§ **Görevler**:
• a. Ağaç ziyaretini anlatan metne göre Mehmet Emin Bora'nın diktiği ağaçlardan kaç tanesi tutmuştur?
• b. Ağaç ziyaretini anlatan metni kaldığı yerden sürdürün.

§ **Kaynak Metin**:
HATIR
Bu sefer sıcak bir Haziran günü atlayıp atım Tarpan'a, yine düşmüştüm yollara; Yalnız Ağaç'ımın; Menengiç Oğlan'la Akasya Hanım'ın hatırlarını sormaya.
Sevgili Mehmet Emin Bora ağabeyin diktiği ağaçlardan üç tanesi tutmuştu, ikram edilen suyu kana kana içiyordu.
Ama bizim "Bilge" Mehmet Ertüzün'le gelin getirdiğimiz Akasya Hatun'da bir yeşerme yoktu; sararıp solmuş, belki de kederinden verem olmuştu.
Menengiç Oğlan ise bugüne kadar görmediğim kadar yemyeşil, sağlıklı yapraklarla dolu, ÇOK yakışıklıydı. Acaba tüm yaşamında hiç bu kadar canlı, bu kadar zengin yapraklı olmuş muydu?

§ **Verilen Malzeme**:
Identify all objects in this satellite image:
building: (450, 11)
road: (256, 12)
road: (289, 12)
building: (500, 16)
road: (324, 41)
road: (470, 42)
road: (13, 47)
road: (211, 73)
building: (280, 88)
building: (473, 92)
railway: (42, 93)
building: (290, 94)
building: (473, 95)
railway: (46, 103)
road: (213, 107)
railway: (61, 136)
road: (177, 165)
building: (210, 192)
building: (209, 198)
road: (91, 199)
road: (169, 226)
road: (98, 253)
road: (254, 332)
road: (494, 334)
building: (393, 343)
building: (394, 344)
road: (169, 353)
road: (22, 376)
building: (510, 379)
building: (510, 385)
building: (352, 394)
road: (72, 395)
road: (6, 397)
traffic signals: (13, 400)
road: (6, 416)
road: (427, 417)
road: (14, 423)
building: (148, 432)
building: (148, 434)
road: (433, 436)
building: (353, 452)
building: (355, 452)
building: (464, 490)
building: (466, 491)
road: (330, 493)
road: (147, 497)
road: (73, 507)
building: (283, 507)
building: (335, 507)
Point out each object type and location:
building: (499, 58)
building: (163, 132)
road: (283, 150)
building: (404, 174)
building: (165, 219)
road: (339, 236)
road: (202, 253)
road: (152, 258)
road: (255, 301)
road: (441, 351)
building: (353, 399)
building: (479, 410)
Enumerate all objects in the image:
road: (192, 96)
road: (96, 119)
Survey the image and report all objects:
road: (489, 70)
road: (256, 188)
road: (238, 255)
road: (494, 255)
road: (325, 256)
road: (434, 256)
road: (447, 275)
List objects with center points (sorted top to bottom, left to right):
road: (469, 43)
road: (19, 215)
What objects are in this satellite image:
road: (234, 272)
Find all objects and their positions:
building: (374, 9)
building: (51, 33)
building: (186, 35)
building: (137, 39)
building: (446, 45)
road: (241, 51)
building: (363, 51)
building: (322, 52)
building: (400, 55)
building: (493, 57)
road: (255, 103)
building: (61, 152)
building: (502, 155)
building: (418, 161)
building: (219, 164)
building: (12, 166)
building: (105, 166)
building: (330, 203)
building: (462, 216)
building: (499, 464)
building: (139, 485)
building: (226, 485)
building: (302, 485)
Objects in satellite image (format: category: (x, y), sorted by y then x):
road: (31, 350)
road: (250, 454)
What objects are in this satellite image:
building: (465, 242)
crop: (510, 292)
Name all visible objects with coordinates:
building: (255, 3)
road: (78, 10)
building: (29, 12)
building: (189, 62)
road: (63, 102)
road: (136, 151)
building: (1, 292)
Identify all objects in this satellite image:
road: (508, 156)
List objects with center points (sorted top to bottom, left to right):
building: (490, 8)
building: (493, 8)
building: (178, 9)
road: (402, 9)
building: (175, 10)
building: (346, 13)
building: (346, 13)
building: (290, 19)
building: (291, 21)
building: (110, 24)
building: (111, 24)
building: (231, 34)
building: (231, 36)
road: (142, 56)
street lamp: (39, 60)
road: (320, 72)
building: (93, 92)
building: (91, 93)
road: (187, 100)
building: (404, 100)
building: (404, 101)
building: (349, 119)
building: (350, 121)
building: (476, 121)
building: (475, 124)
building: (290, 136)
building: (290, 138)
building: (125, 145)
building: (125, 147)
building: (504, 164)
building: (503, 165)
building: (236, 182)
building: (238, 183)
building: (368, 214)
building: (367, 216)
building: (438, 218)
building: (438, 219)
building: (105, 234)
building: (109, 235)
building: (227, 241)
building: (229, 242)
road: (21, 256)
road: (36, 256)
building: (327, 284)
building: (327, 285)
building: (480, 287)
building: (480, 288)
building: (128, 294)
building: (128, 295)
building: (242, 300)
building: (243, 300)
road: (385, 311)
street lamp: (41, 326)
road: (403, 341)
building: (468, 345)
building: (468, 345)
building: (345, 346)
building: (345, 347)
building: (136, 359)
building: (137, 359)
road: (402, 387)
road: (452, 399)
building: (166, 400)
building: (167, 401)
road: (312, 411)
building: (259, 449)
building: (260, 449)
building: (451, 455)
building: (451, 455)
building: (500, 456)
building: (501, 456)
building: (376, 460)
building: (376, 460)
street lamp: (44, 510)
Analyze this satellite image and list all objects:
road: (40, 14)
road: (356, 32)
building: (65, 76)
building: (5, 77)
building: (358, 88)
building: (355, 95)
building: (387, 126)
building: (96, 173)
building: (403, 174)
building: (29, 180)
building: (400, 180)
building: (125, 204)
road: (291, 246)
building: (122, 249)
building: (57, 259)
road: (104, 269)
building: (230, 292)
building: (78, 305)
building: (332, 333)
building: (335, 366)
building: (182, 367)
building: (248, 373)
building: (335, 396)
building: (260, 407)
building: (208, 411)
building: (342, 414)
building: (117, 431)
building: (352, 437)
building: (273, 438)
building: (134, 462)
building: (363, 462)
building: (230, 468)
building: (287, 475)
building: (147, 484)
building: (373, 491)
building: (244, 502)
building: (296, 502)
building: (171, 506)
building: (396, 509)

§ **Beklenen Yanıtlar**:
• a. Üç tanesi tutmuştur.

• b.
Hemen Mehmet Ertüzün'le, kırdığım dalın sesini de dinleterek bir telefon konsültasyonu yaptık ve gövdenin kabuğu yeşil olmayan yerinin üstünden kesip üzerini balçıkla sıvadım.
Dibine de yanımdaki tüm suyu döküp, ayakta zor durulan rüzgarda tarifsiz bir huzurla canım Yalnız Ağaç'ımın dibine uzandım.
Güneşin alevden saçları karşıki tepeden batarken aşağıların yolunu tutmuştum; Tarpan sabırsızlanırken geriye dönüyor, onu bu sene bu kadar sağlıklı görmenin sevinciyle Menengiç Oğlan'a el sallıyordum.
Durum açıktı; Gelin Kayası'na gelin dayanmayacaktı.
Şener Şen'in Züğürt Ağa filmindeki yaşlı baba Abdo Ağa'nın nikahları gibi Menengiç Oğlan'a daha ne akasyalar, ne ıhlamur, ne "Kiraz" fidanları taşınacaktı...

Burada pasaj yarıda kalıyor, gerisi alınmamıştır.